_Assignment:_ Filter the material below down to the lines containing the word "Správní".

_Extracted material:_
▽

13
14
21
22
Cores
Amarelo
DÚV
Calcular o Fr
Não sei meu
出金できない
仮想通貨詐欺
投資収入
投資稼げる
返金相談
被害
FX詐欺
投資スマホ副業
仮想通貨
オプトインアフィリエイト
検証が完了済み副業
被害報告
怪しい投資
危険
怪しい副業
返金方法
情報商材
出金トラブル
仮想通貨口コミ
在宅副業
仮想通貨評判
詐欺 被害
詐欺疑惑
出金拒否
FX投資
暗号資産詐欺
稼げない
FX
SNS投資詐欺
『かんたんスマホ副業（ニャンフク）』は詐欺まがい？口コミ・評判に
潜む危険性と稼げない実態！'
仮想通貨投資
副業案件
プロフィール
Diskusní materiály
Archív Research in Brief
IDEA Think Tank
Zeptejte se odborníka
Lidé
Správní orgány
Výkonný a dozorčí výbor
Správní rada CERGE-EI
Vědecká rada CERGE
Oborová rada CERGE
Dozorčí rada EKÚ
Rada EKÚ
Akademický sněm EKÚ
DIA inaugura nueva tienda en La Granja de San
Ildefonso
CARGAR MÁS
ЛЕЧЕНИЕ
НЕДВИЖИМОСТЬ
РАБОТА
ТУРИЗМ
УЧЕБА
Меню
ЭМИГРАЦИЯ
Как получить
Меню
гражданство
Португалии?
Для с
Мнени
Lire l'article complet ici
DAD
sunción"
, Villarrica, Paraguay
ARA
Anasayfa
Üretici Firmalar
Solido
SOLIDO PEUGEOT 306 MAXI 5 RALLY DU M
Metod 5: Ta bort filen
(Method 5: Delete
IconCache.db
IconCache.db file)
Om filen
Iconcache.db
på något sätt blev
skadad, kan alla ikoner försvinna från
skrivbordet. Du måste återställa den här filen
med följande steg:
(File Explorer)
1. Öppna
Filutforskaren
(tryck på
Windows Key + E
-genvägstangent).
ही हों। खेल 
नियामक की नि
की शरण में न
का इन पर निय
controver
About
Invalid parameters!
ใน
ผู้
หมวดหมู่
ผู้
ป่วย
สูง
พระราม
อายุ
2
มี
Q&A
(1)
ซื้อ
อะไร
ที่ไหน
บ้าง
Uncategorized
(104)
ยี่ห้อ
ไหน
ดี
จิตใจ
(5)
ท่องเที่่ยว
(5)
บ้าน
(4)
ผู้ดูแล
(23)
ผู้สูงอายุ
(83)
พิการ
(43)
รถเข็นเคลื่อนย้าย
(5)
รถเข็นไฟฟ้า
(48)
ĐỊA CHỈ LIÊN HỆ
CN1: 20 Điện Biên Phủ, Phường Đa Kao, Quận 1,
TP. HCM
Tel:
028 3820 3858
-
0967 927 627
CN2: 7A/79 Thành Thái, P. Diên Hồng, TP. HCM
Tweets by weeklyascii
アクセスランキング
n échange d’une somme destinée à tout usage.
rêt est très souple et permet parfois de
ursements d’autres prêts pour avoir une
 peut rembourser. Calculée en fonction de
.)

△

_Result:_
Správní orgány
Správní rada CERGE-EI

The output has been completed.